Xinzhoubang will supply CATL with 5 units of electrolyte annually from 2026 to 2028. The agreement covers purchase and sales cooperation for the battery material.

CATL has signed a three-year electrolyte supply agreement with Xinzhoubang, securing five units of the battery material annually from 2026 through 2028. The deal, structured as a purchase and sales cooperation, locks in a fixed volume for one of the most volatile components in lithium-ion battery production. The contract size raises immediate questions. Five units per year is a modest allocation for a company that produced batteries for nearly 260 gigawatt-hours of electric vehicles in 2024.

Electrolyte is typically measured in thousands of tons per contract, not single-digit units. This suggests the agreement may cover a specific product line, perhaps a next-generation chemistry or a regional production base, rather than a broad supply chain hedge. Electrolyte prices have swung wildly over the past three years. Lithium hexafluorophosphate, the key salt, surged past 600,000 yuan per ton in 2022 before crashing below 100,000 yuan in 2023.

The volatility has punished both suppliers and buyers who relied on spot markets. Fixed-volume contracts offer stability but also risk locking in unfavorable terms if prices continue to fall. Xinzhoubang is not a household name in the battery supply chain. The company has been expanding its electrolyte capacity, but it remains a smaller player compared to giants like Tinci Materials or Capchem.

CATL’s willingness to sign a multi-year deal with a relatively niche supplier signals a strategic shift toward diversifying sourcing beyond the usual suspects. The three-year timeline is also noteworthy. Most electrolyte supply agreements in the industry run one to two years, reflecting the rapid pace of technological change in battery chemistry. A three-year commitment suggests CATL has confidence in Xinzhoubang’s ability to maintain quality and cost discipline through multiple product generations.

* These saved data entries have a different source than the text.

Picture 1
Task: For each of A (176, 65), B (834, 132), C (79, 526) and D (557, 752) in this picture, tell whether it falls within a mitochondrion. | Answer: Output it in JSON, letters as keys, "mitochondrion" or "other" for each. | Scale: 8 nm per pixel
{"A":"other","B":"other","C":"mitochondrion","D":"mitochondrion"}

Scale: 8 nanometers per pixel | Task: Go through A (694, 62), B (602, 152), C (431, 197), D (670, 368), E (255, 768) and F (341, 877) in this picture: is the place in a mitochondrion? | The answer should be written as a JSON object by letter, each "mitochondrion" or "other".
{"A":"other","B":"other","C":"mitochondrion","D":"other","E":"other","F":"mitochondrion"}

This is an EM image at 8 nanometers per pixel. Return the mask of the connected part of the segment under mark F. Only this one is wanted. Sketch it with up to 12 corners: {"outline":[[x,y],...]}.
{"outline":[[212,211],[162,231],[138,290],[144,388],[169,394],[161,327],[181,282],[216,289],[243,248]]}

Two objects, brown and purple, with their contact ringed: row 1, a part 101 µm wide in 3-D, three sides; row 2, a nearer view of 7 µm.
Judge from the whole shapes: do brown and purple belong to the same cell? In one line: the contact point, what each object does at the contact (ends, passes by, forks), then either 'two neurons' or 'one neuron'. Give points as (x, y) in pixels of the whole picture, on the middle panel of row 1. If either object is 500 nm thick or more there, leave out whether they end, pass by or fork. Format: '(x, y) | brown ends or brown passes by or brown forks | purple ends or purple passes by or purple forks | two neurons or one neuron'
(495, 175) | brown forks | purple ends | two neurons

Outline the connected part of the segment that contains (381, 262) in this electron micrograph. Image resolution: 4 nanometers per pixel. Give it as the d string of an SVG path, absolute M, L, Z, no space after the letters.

One detail that escapes casual observation: the agreement covers both purchase and sales cooperation. That two-way language hints at a deeper relationship than a simple buyer-supplier arrangement. CATL may be providing Xinzhoubang with technical specifications, production know-how, or even access to its own raw material procurement network. In exchange, Xinzhoubang could be offering dedicated production lines or priority allocation during supply crunches. The broader context matters.

China’s electrolyte market is oversupplied, with total capacity far exceeding demand. Many producers are operating at 50 percent utilization or lower. A guaranteed offtake agreement with the world’s largest battery maker gives Xinzhoubang a crucial revenue floor while competitors scramble for orders. For CATL, the deal is a small piece of a much larger puzzle. The company has been aggressively verticalizing its supply chain, investing in lithium mines, cathode plants, and recycling facilities.

Electrolyte has been a notable gap in that strategy. This agreement does not fill that gap entirely, but it does provide a template for how CATL might manage the remaining exposure. The real test will come in 2027, when the second year of the contract kicks in. By then, sodium-ion batteries and solid-state electrolytes may have reshaped the demand landscape for conventional liquid electrolyte. If those technologies scale faster than expected, five units could look like too much.

If they stall, it will look like too little.